Hovsepian optou pela reestruturação. “Decidimos focar em uma plataforma e duas áreas de negócios voltadas à sustentabilidade”, contou.

Uma delas é o braço de biológicos, o primeiro a receber a maior parte dos investimentos e, por isso, hoje em um estágio mais maduro, porém ainda em crescimento — 38 novos produtos biológicos devem ser lançados globalmente nos próximos 30 meses.

A segunda área de negócio refere-se a soluções digitais, incluindo um software de comercialização (Market+) e a geração e monetização de créditos de carbono para agricultores. Outros serviços, como o de transporte de grãos e de agronomia, foram descontinuados.

O negócio de defensivos biológicos responde atualmente por 80% das vendas, mas o objetivo é crescer no mercado de carbono, fazendo com que essa vertical passe a representar 50% do total em cinco anos.

A Indigo no Brasil

No Brasil, a Indigo segue buscando parcerias para introduzir a sua plataforma digital e para produzir biológicos localmente, em condições que atendam aos seus rigorosos padrões de qualidade. A empresa se prepara para lançar um bionematicida que ajuda uma melhor absorção de nutrientes e estimula o crescimento da planta.
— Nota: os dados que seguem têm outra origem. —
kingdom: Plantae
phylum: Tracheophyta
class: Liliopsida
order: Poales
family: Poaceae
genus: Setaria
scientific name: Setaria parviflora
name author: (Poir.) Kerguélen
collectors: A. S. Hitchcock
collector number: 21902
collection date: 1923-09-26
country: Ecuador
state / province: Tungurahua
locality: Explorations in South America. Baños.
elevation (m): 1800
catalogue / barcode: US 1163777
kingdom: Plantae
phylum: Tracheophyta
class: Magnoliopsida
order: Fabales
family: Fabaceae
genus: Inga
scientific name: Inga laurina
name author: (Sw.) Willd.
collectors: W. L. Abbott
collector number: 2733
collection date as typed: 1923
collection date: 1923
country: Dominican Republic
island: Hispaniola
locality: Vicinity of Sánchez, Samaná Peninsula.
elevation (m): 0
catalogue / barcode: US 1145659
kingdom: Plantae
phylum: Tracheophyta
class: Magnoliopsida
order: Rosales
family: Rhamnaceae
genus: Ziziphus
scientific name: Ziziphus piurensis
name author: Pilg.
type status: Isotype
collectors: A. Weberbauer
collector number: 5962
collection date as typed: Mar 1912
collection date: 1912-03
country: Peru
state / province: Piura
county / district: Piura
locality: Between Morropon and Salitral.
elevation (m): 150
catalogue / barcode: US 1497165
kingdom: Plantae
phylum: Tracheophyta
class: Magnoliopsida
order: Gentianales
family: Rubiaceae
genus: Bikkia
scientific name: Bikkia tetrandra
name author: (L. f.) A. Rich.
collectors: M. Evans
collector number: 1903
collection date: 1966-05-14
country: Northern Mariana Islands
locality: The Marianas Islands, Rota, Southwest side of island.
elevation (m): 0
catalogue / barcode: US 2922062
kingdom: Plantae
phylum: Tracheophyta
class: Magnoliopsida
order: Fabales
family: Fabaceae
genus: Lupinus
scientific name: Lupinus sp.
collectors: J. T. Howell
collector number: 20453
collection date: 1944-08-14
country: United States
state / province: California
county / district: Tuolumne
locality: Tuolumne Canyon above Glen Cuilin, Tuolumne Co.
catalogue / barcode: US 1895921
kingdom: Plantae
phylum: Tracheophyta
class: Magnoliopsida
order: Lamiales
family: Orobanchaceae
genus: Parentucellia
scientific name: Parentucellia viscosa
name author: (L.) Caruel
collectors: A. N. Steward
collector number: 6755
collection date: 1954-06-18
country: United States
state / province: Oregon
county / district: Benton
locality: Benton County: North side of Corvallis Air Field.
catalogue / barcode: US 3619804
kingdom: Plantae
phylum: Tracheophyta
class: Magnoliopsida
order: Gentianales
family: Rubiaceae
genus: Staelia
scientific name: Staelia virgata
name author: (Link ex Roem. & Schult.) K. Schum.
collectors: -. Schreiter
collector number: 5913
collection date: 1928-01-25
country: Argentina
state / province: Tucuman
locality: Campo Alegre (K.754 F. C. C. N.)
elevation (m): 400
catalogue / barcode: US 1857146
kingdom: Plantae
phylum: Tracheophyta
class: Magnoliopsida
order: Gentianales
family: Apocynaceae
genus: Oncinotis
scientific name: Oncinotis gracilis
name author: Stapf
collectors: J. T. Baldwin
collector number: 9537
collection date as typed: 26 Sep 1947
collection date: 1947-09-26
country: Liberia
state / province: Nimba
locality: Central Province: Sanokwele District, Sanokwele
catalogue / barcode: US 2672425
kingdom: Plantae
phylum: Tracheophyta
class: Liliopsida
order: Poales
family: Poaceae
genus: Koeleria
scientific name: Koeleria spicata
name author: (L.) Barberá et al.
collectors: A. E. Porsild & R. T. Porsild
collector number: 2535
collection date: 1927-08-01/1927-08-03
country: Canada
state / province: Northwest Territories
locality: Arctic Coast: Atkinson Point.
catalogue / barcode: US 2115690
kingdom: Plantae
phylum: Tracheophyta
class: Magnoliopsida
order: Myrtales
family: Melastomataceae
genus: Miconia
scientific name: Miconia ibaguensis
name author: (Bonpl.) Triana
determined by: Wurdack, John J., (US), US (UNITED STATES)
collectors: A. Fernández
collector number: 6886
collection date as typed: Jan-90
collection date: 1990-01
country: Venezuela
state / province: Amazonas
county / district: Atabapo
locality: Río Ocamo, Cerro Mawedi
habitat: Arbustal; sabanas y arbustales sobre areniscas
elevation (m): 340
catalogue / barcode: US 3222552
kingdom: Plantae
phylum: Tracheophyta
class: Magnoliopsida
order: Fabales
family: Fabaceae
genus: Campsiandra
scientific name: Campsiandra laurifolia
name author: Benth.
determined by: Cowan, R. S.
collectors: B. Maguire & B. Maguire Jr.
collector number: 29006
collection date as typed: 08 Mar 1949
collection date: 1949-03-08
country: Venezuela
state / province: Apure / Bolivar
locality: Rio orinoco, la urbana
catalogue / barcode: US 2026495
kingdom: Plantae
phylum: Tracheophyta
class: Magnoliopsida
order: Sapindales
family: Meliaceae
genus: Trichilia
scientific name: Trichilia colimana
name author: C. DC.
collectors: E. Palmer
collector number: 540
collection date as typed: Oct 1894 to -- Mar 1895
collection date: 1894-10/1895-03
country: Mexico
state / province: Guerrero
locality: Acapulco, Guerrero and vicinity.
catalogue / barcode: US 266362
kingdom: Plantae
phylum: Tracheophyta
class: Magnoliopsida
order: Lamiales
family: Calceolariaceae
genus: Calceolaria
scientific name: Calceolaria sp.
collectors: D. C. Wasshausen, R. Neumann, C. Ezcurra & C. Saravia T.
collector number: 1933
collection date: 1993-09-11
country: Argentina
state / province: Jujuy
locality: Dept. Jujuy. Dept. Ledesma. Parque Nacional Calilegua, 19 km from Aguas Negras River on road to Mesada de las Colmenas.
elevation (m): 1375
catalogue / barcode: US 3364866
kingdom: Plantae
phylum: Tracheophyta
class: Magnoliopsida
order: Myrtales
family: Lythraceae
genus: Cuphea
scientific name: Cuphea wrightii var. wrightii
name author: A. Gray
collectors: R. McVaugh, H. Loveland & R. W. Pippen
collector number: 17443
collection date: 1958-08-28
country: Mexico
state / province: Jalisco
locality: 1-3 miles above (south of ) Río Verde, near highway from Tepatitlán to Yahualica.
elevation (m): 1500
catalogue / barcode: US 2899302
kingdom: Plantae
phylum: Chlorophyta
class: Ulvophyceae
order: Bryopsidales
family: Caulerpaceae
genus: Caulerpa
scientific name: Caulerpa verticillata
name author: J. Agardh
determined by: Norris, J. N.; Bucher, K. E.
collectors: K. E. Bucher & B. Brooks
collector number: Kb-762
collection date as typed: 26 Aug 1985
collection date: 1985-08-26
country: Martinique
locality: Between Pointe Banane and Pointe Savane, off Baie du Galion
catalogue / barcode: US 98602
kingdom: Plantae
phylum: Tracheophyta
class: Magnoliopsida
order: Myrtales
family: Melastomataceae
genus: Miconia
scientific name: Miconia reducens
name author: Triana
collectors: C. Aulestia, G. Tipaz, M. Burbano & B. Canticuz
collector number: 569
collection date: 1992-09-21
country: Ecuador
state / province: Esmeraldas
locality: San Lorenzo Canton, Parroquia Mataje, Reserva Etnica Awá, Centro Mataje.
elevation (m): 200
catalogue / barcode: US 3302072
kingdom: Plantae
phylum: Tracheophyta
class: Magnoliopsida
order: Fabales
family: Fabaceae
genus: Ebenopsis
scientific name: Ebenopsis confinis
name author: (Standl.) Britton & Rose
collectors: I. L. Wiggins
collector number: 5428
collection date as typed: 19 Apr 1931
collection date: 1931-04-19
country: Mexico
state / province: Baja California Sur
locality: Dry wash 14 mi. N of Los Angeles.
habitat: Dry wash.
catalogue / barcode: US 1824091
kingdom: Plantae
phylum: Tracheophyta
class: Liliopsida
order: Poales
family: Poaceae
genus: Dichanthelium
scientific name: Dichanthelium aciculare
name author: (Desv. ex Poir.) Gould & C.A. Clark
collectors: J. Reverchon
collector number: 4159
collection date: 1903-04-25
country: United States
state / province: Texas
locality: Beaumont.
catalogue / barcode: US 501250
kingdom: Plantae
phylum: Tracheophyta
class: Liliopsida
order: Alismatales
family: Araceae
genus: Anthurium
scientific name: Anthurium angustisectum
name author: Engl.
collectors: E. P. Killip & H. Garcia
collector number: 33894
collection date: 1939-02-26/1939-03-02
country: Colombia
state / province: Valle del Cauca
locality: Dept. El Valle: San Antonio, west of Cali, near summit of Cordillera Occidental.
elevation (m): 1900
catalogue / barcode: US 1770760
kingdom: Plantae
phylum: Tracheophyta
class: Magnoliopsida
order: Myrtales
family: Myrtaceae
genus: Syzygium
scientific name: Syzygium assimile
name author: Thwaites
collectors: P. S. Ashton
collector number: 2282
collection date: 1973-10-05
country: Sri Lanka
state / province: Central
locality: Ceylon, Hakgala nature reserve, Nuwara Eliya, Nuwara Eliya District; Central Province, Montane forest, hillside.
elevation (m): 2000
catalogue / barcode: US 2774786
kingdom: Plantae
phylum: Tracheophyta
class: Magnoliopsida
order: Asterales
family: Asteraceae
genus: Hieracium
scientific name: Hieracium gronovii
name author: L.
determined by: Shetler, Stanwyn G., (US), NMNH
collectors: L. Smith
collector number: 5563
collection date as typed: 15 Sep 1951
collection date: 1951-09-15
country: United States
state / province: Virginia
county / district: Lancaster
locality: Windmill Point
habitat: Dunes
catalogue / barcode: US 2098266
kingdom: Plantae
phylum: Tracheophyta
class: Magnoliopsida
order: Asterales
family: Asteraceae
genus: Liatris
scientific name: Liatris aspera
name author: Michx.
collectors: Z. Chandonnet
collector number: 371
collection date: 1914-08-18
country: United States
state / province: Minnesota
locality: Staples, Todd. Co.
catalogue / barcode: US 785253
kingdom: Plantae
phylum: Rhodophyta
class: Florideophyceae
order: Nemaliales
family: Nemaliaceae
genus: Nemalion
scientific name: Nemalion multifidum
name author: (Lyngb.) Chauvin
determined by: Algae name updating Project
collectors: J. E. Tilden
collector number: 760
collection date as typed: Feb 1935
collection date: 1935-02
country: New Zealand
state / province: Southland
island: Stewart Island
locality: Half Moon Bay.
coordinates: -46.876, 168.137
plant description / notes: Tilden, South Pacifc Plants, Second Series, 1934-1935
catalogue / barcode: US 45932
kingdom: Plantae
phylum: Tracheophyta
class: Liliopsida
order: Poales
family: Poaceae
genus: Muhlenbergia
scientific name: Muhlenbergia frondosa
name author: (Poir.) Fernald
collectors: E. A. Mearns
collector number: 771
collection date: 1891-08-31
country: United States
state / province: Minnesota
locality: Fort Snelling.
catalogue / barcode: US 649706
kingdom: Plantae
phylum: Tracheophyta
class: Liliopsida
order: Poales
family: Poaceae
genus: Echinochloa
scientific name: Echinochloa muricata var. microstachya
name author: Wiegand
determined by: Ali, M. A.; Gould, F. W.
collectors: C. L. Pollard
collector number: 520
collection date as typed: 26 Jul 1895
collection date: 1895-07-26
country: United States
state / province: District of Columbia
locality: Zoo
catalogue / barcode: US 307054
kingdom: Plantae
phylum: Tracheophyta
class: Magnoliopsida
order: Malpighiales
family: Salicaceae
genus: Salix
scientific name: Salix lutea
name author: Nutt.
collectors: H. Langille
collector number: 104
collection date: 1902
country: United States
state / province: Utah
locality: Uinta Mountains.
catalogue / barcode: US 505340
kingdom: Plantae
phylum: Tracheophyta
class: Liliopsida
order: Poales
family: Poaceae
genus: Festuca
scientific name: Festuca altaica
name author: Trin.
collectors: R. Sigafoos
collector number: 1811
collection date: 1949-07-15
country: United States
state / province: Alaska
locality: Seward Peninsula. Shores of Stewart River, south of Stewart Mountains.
Para ele, a adoção dos biológicos por parte dos produtores brasileiros tem sido rápida, apoiada também por uma agilidade na aprovação de novos produtos. “Isso tem contribuído para que o mercado brasileiro ganhe tração e maturidade”, avaliou.

“Esses últimos deals envolvendo biológicos no Brasil mostram que a demanda vai continuar a crescer no país”, afirmou citando a compra da Biotrop pelos belgas da Biobest e da Stoller pela Corteva. “O Brasil é crucial para toda a empresa que quer estar em biológicos.”